Una tarde, después del entrenamiento de futbol al que me había inscrito mi papá, conocí a Gabriel. Era un chico inusual, le gustaba mucho ver películas, el rock en español y hacía teatro. Pero lo que más me llamó la atención es que su género cinematográfico favorito era el romance y los musicales. Sentí algo extraño en el estómago, pero estaba feliz. Esa noche, la criatura salió y se veía diferente. Su cabello se había erizado y había adquirido un color rosado. Sus ojos brillaban más que nunca. Se sentó junto a mí en la cama y entonces comencé a hablarle sobre Gabriel. Estaba tan alegre que comenzó a emitir extraños silbidos. Cerré la puerta para que mis padres no lo escucharan y yo pudiera reír con él.

Gabriel y yo nos hicimos cada vez más cercanos. Salíamos siempre que podíamos e incluso me saltaba los entrenamientos de futbol. Íbamos al cine y después nos íbamos a un parque a platicar sobre las películas. Me gustaba escucharlo porque tenía una forma muy bella de entender el cine. Un día vimos una película sobre un monstruo. Algo en mí se sintió atemorizado y no era por la película, sino porque no había sido sincero del todo con Gabriel.
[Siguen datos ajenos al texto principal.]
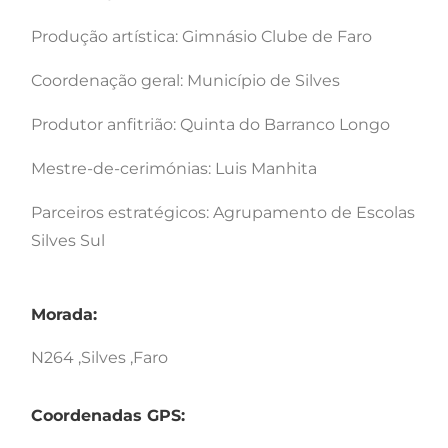
Produção artística: Gimnásio Clube de Faro
Coordenação geral: Município de Silves
Produtor anfitrião: Quinta do Barranco Longo
Mestre-de-cerimónias: Luis Manhita
Parceiros estratégicos: Agrupamento de Escolas
Silves Sul
Morada:
N264 ,Silves ,Faro
Coordenadas GPS:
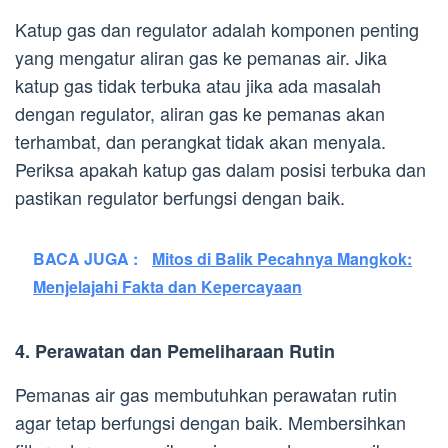
Katup gas dan regulator adalah komponen penting
yang mengatur aliran gas ke pemanas air. Jika
katup gas tidak terbuka atau jika ada masalah
dengan regulator, aliran gas ke pemanas akan
terhambat, dan perangkat tidak akan menyala.
Periksa apakah katup gas dalam posisi terbuka dan
pastikan regulator berfungsi dengan baik.
BACA JUGA :
Mitos di Balik Pecahnya Mangkok:
Menjelajahi Fakta dan Kepercayaan
4. Perawatan dan Pemeliharaan Rutin
Pemanas air gas membutuhkan perawatan rutin
agar tetap berfungsi dengan baik. Membersihkan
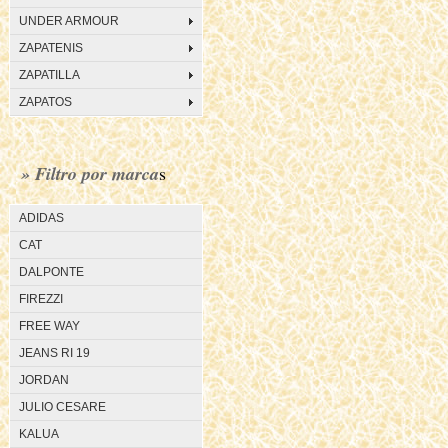
UNDER ARMOUR
ZAPATENIS
ZAPATILLA
ZAPATOS
» Filtro por marca
s
ADIDAS
CAT
DALPONTE
FIREZZI
FREE WAY
JEANS RI 19
JORDAN
JULIO CESARE
KALUA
Así que le propuse ir a mi casa esa tarde.

Cuando llegamos, mis papás no estaban en casa. Subimos directo a mi cuarto y puse un disco para relajar el ambiente. Gabriel se acomodó en la cama. Yo lo miraba de reojo, nervioso. Tenía tantas ganas de contarle todo que no sabía por dónde empezar.
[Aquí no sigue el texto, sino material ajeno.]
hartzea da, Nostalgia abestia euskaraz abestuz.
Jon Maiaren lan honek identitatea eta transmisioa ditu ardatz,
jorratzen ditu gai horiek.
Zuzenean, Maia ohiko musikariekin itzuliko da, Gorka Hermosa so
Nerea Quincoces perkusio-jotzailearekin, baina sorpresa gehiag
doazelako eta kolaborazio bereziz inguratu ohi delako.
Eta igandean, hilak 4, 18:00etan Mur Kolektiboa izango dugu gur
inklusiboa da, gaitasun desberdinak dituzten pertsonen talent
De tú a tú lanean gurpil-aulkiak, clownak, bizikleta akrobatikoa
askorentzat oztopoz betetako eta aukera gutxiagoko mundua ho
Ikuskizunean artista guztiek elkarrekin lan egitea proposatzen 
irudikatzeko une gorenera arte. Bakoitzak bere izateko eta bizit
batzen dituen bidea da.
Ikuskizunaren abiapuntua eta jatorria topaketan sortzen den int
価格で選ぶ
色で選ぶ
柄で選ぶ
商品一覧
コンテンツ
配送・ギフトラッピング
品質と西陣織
—Quiero mostrarte a alguien —dije al fin.

Se rió un poco, pensó que hablaba de alguna mascota. Caminé hacia el clóset y, con el corazón acelerado, abrí la puerta. Al principio no pasó nada. Me sudaban las manos y estuve a punto de cerrarla, de inventar cualquier excusa. Entonces lo vi: sus ojos redondos brillando en la oscuridad, el cabello erizado de un color morado con destellos rosados. Salió despacio, enorme, ocupando casi todo el espacio del cuarto.

Me quedé helado, esperando con angustia el grito de Gabriel. Pero no sucedió. Lo observó en silencio y luego me miró a mí.

—Es increíble —susurró.

El monstruo se recostó a nuestro lado, como si llevara años esperando ese momento. Gabriel extendió la mano y, para mi sorpresa, la criatura no huyó: dejó que lo tocara. Yo no pude contener mi sonrisa y ellos me siguieron. Esa tarde el cuarto se llenó de una alegría que no recordaba haber sentido nunca y al fin entendí, con alivio, que mi monstruo ya no viviría nunca más en el clóset.